2 replies to Hello, Birmingham Use a feed to Follow replies to this article · TrackBack URI

  1. Q. Pheevr

    I’m not at all convinced by this line of reasoning. For one thing, I think you’re attributing a greater degree of moral consistency to the anti-abortion activists than they (or many of them) necessarily have. But I think that even in a consistent and not adamantly pacifist set of moral beliefs, it is possible to condemn something as murder and still consider it morally wrong to commit other murders in attempting to prevent it. In fact, I have a similar set of beliefs myself, albeit about a different issue: I sincerely consider George W. Bush’s foreign policy murderous, but I think that Bush should be impeached and perhaps imprisoned for his crimes, not assassinated or even executed by the state.

  2. John Lopez

    Well, there’s the “moral vs. practical” issue. For example, someone may hate and fear all cops, but that doesn’t mean that that someone is going to go shooting cops any time soon, or even go thinking it too loudly.

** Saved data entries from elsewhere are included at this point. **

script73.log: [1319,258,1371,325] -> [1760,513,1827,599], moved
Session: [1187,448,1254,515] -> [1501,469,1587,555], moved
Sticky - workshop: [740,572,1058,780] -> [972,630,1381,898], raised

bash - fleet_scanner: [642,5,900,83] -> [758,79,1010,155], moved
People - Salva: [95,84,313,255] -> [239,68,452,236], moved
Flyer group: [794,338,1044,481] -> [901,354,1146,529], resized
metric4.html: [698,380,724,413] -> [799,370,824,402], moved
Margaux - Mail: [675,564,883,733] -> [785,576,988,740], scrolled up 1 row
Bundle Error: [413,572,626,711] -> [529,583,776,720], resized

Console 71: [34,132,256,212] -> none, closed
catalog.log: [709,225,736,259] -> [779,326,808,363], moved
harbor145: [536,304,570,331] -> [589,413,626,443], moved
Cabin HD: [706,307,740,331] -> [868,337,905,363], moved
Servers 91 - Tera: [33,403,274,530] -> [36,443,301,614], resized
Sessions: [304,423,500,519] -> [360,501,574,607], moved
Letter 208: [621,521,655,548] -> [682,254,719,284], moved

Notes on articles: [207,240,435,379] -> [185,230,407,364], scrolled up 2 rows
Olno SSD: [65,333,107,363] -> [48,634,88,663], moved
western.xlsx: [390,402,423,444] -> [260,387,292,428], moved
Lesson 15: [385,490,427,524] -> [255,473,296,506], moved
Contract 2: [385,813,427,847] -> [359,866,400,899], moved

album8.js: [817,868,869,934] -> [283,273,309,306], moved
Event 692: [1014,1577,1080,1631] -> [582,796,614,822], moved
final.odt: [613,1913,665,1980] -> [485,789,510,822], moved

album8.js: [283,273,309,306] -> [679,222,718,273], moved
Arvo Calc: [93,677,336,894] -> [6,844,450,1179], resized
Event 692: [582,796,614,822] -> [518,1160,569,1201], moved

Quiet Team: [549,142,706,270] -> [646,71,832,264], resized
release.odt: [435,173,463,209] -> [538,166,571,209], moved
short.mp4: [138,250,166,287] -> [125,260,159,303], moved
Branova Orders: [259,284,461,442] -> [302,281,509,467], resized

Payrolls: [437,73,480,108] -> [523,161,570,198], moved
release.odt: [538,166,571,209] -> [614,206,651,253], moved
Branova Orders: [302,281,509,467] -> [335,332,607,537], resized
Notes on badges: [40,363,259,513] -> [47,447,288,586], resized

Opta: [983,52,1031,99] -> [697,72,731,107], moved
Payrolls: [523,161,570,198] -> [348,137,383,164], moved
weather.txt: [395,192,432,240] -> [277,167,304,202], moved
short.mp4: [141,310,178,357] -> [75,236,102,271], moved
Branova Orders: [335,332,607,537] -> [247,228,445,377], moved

    Further, the “fringe elements” who take things seriously have always been marginalized throughout history. Who stood up for John Brown? The fact that the mainstream repudiates someone oughtn’t be evidence to an anarchist, for God’s sake, that that someone is wrong.

    Also, while a given politician might well believe that abortion is murder, the plain fact of the matter is that he’s willing to trade other people’s lives for power.